From the www.copyright.gov website:
The 1961 Report of the Register of Copyrights on the General Revision of the U.S. Copyright Law cites examples of activities that courts have regarded as fair use: “quotation of excerpts in a review or criticism for purposes of illustration or comment; quotation of short passages in a scholarly or technical work, for illustration or clarification of the author’s observations; use in a parody of some of the content of the work parodied; summary of an address or article, with brief quotations, in a news report; reproduction by a library of a portion of a work to replace part of a damaged copy; reproduction by a teacher or student of a small part of a work to illustrate a lesson; reproduction of a work in legislative or judicial proceedings or reports; incidental and fortuitous reproduction, in a newsreel or broadcast, of a work located in the scene of an event being reported.”
Thus the quotes in your book are probably fine. But check with your publisher BEFORE you start your contracted project to determine what their in-house policy might be.
The Gatt Act of 1994 Changed the Rules for Some Properties
In 1994 the Gatt Act was signed into law. This restored the copyright to certain properties that had been originally published outside the U.S. but had been printed and sold in the U.S. as if they were public domain. There was a loophole in the copyright law that allowed for a publisher to physically print editions in the U.S. and not pay royalties to the author whose original work was published in another country like Great Britain.
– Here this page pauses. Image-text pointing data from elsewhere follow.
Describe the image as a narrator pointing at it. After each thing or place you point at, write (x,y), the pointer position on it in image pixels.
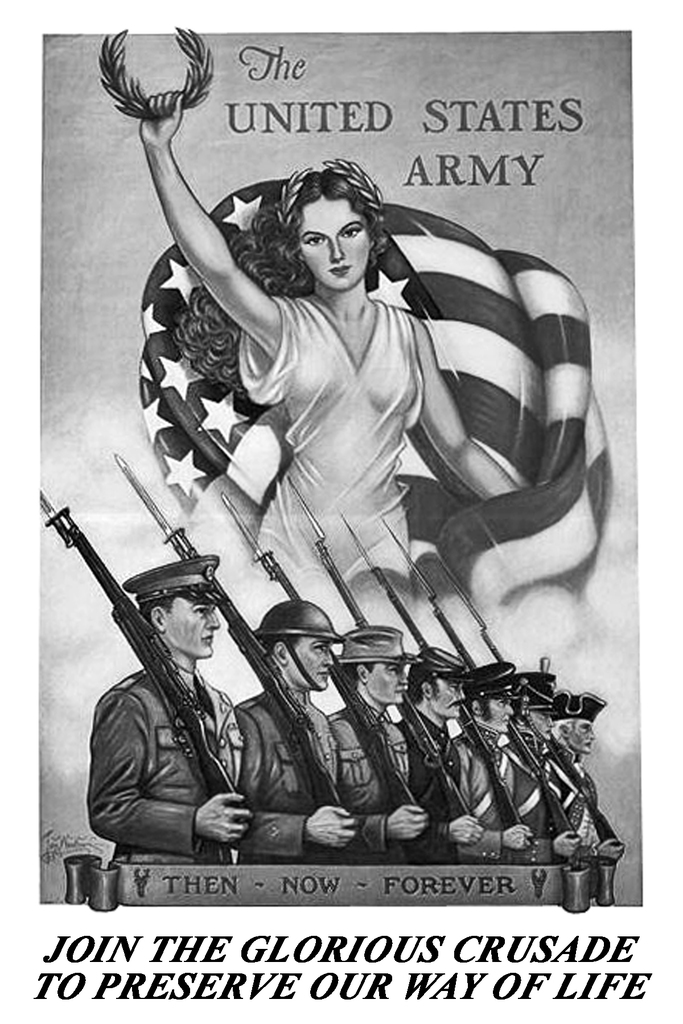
The picture is a poster or a cartoon drawing. At the bottom (312,955) there is text (517,984). In the center of the picture (310,674) there are soldiers (130,708) holding guns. At the top (301,327) there is a woman (289,267) holding crown (146,100) behind her there is flag (505,292). At the top (351,114) there is text (434,131).
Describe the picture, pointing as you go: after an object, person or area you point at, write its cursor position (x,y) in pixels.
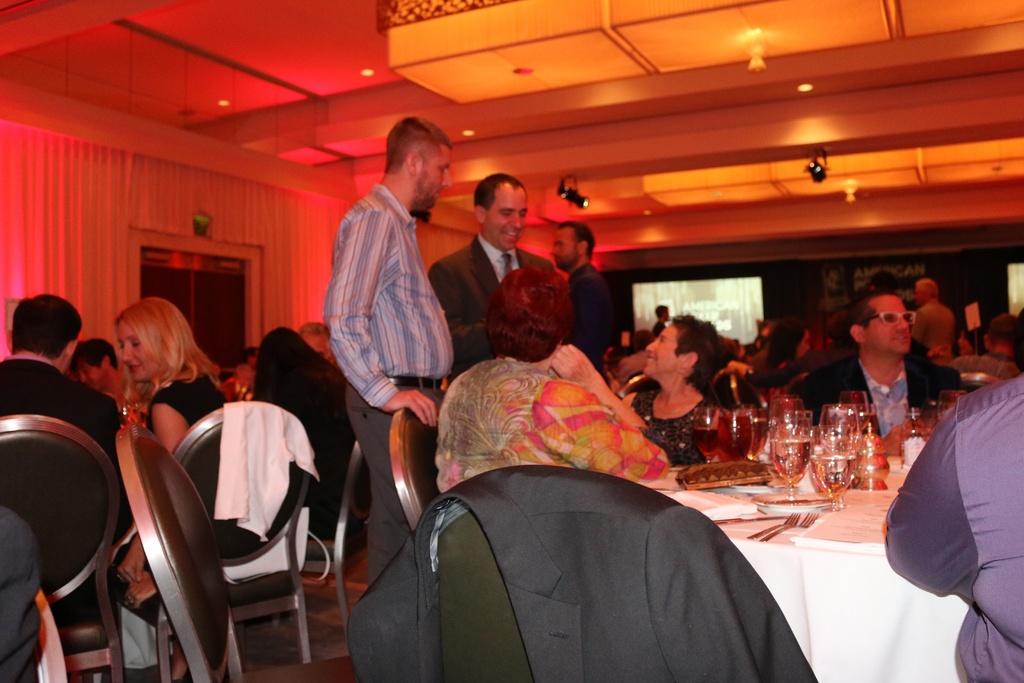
In this image I can see there are group of people (368,407) who are sitting on a chair (424,431) in front of a table (672,475) and some are standing on the floor (358,571). On the table (858,470) we have a couple of glasses (818,457) and other of the objects (791,501) on it.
In Christian publishing, the example was the bestselling Vine’s Expository Dictionary of New Testament Words. The copyright was restored to the estate called the W. E. Vine Copyright Ltd. in Bath, England, and thus a number of U.S. publishers had to discontinue their publication of that work (including Bethany House Publishers for whom I worked at the time). Shortly thereafter, Thomas Nelson Publishers acquired the U.S. license to be the exclusive publisher of that book. Nelson then added the Old Testament work of Merrill F. Unger and William White, Jr. to create the Vine’s Expository Dictionary of Old and New Testament Words, which is still in print.
Other significant works that had their copyrights restored under the Gatt Act include:
- Works by J.R.R. Tolkien, including the Lord of the Rings trilogy. (It’s true! Here is an article that spells out the history of its publication and the resorted copyright issue. In January 2012 the Supreme court affirmed The Gatt Act provisions.)
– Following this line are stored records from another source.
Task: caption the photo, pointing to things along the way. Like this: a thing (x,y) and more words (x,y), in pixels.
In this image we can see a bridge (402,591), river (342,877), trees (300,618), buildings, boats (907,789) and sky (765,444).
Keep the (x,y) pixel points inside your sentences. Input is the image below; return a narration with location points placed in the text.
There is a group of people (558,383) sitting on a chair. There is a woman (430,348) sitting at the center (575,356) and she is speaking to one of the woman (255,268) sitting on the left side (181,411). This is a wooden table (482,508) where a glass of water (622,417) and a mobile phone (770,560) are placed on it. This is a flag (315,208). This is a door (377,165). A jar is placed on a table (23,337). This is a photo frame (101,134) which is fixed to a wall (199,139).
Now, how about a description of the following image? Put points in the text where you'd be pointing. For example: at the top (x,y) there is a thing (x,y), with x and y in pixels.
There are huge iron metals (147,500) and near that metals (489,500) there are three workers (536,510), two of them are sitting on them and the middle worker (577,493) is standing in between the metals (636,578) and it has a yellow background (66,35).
- Some works by Doris Lessing, including A Proper Marriage and Martha Quest. (She was awarded the Nobel Prize for Literature in 2007.)
- Three of Astrid Lindgren’s Pippi Longstocking books. (A fourth was not restored.)
- Several works by H.G. Wells, including A Short History of the World.
- Hundreds of paintings by Picasso, including Guernica and his portraits of Dora Maar and Gertrude Stein.
- Alfred Hitchcock’s movie The Man Who Knew Too Much (1934 version).
- Works by composers, such as Prokofiev’s “Peter and the Wolf,” Stravinsky’s “Soldier’s Tale,” Rachmaninoff’s “Symphonic Dances,” and Shostakovich’s “Tenth Symphony.”
Conclusion
This whole discussion may seem tedious and irrelevant, but it cuts to the heart of ownership of intellectual property and whether or not compensation should be required for particular uses. I see a number of eyes glaze over whenever I speak on these topics–until the light bulbs go off and the writers realize that they may be guilty of misuse of material in their work. In class situations, hands begin to pop up and specific questions are asked. There may come a day where this topic will roll onto your desk. At least you won’t be able to say, “No one ever told me about this!”
In one class of mine, a student said, “I’m a professor at a university, and I have to get permission to use quotes in my handouts. It’s a school policy as the university is afraid of running afoul of copyright usage.” Another student in that same class suddenly declared, “Then that means my entire book has to be rewritten!” They had a look of abject shock as they realized the position they were in.
(An earlier version of this article was posted in December 2012.)